New research could help inform forest management
By Bob Berwyn
SUMMIT COUNTY — While many forest managers and politicians are still broad-brushing the wildfire danger associated with beetle-killed forests, a new report once again suggests that the fire hazard linked with beetle-kill has been overstated.
After reviewing some of the latest research, the authors of the paper concluded that, “To date, the majority of studies have found no increase in fire occurrence, extent, or severity following outbreaks of spruce beetle … and mountain pine beetle … in Colorado, Wyoming, and other areas.”
Instead, there’s more and more evidence that climate — specifically global warming — is the main factor.
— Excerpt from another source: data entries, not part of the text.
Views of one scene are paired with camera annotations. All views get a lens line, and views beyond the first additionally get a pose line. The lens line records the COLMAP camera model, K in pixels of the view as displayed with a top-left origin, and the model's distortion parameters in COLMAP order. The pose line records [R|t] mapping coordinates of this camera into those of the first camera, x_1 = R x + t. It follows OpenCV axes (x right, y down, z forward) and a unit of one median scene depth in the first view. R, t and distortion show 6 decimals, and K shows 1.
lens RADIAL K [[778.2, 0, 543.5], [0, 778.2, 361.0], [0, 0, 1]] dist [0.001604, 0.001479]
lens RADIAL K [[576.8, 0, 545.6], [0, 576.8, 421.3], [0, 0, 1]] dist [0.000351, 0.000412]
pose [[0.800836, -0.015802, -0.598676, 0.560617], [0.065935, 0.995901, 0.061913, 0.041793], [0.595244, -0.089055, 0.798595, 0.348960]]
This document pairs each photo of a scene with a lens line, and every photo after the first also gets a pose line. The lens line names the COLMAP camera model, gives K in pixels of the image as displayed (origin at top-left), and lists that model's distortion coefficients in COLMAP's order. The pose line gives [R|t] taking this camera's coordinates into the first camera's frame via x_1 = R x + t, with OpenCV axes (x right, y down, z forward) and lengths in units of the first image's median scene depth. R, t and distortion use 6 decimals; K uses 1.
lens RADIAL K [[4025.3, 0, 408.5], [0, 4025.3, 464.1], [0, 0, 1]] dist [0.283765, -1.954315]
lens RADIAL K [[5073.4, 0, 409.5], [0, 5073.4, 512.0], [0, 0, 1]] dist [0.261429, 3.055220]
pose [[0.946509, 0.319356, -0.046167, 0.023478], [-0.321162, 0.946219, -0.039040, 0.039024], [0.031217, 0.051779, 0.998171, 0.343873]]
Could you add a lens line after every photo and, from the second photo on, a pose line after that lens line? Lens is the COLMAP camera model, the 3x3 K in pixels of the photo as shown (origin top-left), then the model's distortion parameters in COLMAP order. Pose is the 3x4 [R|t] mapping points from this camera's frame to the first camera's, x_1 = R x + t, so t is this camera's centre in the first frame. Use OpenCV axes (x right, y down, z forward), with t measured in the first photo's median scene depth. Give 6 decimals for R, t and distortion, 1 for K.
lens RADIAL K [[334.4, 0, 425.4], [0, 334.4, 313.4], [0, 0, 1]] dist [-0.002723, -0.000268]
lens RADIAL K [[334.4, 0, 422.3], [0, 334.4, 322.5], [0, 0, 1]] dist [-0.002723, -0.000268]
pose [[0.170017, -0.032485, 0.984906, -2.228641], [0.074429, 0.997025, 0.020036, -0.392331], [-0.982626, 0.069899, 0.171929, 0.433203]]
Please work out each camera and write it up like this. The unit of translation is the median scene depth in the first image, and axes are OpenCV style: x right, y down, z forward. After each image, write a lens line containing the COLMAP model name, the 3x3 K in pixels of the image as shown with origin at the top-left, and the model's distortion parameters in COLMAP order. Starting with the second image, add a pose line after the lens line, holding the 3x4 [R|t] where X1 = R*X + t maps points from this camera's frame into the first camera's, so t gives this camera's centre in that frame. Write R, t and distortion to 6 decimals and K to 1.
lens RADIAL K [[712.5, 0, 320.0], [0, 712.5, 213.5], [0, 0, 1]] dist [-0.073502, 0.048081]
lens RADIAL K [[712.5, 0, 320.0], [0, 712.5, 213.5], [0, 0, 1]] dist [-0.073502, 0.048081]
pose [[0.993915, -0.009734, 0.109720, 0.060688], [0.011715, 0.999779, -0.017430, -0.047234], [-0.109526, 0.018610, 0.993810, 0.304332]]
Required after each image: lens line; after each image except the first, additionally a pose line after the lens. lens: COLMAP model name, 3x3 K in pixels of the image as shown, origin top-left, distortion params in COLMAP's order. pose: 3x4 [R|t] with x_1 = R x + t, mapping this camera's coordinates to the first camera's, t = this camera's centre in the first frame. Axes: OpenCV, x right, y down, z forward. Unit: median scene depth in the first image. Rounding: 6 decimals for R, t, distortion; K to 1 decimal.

“The main message is that, if we want to understand fire dynamics, we need to understand the ultimate cause and effect,” said CSU professor Barry Noon, one of the coauthors. “The real drivers are drought conditions, temperatures and precipitation. That highlights the human factor in the equation,” Noon said, referring to global warming driven by greenhouse gas emissions. “That may make us uncomfortable, but the evidence just keeps accumulating all the time,” he said.
“The studies pretty clearly show that fires and bark beetles linked to the same thing; drought, warming and climate change,” said coauthor Scott Black, of the Xerces Society for Invertebrate Conservation.
“We’ve looked at studies from fire experts, geographers … there is no evidence to show that there are more fires when the trees are dead,” Black said. “It’s really all about the climate. If you have drought, the trees are stressed and you have larger bark beetle outbreaks.”
The paper is partly framed in the context of the persistent pressure “to do something” about bark beetle outbreaks, as land managers and politicians push for more funding to do landscape-level mechanical treatments.
Nobody disputes the need to try and reduce potential wildfire damage right around homes and other developments, but there is still a debate about whether large-scale treatments could help reduce the chance for catastrophic crown fires.
But the BioOne paper concludes that active crown fires happen when forests are dry, and not by variations in stand structure.like those resulting from beetle infestations. Thinning may help prevent small outbreaks, but probably won’t reduce susceptibility to large, landscape-scale epidemics.
There just aren’t any studies out there showing that there are more wildfires in beetle-killed forests, Black said.
“I think what’s important about this is, I really understand how you get this visceral reaction when the trees turn brown. That’s been the situation the past decade. We want to take action, but that action is not as easy or as clear as one might think. Because climate is driving bark beetle and fires, logging may not get us anywhere.”